§ **Problem**
Repeat every record exactly.

§ **Extracted data**
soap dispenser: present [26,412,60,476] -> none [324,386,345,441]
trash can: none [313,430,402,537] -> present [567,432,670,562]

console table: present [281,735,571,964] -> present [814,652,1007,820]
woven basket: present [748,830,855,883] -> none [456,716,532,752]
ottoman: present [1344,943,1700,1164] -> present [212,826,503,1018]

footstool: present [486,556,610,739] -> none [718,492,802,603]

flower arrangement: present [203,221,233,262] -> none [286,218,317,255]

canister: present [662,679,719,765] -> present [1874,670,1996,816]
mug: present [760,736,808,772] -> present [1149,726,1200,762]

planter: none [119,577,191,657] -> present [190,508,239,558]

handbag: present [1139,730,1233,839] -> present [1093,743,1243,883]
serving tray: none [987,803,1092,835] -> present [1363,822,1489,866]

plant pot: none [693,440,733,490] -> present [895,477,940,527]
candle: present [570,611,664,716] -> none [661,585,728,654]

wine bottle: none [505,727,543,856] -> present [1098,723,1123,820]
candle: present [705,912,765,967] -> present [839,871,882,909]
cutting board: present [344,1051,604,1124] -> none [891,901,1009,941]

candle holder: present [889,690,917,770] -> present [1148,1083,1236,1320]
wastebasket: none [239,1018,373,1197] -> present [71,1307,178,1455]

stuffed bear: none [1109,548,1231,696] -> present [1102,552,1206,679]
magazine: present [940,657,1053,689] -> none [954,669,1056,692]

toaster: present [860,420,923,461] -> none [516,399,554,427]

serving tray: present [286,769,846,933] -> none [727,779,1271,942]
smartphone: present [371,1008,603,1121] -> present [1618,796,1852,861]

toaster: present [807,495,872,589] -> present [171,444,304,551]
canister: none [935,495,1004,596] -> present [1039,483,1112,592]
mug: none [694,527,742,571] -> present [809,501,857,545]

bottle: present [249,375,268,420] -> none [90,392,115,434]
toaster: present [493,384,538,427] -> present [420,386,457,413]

§ **Problem solution**
soap dispenser: present [26,412,60,476] -> none [324,386,345,441]
trash can: none [313,430,402,537] -> present [567,432,670,562]

console table: present [281,735,571,964] -> present [814,652,1007,820]
woven basket: present [748,830,855,883] -> none [456,716,532,752]
ottoman: present [1344,943,1700,1164] -> present [212,826,503,1018]

footstool: present [486,556,610,739] -> none [718,492,802,603]

flower arrangement: present [203,221,233,262] -> none [286,218,317,255]

canister: present [662,679,719,765] -> present [1874,670,1996,816]
mug: present [760,736,808,772] -> present [1149,726,1200,762]

planter: none [119,577,191,657] -> present [190,508,239,558]

handbag: present [1139,730,1233,839] -> present [1093,743,1243,883]
serving tray: none [987,803,1092,835] -> present [1363,822,1489,866]

plant pot: none [693,440,733,490] -> present [895,477,940,527]
candle: present [570,611,664,716] -> none [661,585,728,654]

wine bottle: none [505,727,543,856] -> present [1098,723,1123,820]
candle: present [705,912,765,967] -> present [839,871,882,909]
cutting board: present [344,1051,604,1124] -> none [891,901,1009,941]

candle holder: present [889,690,917,770] -> present [1148,1083,1236,1320]
wastebasket: none [239,1018,373,1197] -> present [71,1307,178,1455]

stuffed bear: none [1109,548,1231,696] -> present [1102,552,1206,679]
magazine: present [940,657,1053,689] -> none [954,669,1056,692]

toaster: present [860,420,923,461] -> none [516,399,554,427]

serving tray: present [286,769,846,933] -> none [727,779,1271,942]
smartphone: present [371,1008,603,1121] -> present [1618,796,1852,861]

toaster: present [807,495,872,589] -> present [171,444,304,551]
canister: none [935,495,1004,596] -> present [1039,483,1112,592]
mug: none [694,527,742,571] -> present [809,501,857,545]

bottle: present [249,375,268,420] -> none [90,392,115,434]
toaster: present [493,384,538,427] -> present [420,386,457,413]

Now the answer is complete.